Data provided:
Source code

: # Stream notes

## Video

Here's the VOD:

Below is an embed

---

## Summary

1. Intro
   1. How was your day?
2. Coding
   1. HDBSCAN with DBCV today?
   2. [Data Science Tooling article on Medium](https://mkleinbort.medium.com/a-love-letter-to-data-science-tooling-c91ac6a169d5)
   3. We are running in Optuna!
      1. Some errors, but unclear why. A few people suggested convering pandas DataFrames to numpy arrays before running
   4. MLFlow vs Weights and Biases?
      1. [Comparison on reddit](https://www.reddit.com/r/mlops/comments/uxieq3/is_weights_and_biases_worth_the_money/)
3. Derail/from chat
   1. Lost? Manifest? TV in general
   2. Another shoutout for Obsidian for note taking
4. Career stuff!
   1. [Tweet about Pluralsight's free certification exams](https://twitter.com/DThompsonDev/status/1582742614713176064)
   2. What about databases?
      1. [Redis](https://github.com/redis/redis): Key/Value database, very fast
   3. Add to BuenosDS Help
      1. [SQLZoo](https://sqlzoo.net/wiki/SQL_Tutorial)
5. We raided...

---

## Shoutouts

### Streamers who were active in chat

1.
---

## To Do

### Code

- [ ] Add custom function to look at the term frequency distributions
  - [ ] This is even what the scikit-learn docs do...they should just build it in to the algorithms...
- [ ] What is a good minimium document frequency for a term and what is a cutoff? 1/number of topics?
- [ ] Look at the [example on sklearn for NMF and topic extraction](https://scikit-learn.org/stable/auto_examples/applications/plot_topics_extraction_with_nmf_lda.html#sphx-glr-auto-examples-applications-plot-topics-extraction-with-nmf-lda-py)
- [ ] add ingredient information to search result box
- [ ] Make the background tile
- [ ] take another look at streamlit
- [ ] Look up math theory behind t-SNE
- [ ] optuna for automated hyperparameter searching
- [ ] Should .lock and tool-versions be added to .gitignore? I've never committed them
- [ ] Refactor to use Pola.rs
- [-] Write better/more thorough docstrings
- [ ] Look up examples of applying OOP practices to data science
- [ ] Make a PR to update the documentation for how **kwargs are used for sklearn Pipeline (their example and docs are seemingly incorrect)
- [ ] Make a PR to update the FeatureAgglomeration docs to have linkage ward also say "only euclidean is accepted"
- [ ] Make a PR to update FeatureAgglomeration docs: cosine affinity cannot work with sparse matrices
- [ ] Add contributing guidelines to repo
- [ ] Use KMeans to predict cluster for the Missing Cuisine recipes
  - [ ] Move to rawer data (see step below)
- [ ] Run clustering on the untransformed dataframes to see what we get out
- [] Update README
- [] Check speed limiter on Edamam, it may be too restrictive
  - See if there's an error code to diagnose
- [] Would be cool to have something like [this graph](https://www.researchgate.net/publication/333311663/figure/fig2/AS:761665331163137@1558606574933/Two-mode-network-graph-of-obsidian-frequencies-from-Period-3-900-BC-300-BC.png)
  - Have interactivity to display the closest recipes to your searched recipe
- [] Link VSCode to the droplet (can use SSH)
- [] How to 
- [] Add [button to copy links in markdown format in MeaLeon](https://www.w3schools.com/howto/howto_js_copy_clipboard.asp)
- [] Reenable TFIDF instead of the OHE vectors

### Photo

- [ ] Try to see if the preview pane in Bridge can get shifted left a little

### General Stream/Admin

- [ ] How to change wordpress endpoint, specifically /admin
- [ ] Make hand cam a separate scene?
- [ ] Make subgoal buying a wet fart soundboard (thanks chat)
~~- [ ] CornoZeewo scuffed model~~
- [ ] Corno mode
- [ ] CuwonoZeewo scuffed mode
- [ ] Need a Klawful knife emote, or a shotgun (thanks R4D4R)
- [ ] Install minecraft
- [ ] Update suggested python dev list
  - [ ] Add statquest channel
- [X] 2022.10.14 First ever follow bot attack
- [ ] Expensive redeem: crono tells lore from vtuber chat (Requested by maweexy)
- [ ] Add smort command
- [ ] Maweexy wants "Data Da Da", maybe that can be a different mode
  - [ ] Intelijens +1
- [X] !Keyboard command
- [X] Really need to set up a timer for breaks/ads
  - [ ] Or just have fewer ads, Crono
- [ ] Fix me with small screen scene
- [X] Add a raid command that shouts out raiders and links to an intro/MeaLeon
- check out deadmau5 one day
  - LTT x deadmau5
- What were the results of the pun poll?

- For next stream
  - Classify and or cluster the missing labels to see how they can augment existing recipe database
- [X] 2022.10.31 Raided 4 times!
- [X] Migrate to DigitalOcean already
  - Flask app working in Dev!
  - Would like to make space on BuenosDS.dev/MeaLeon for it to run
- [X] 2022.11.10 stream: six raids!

Exercise details:
How many lines in the listing above contain the string "that", matching case exactly? Reply with the number alone.

Answer for this exercise:
2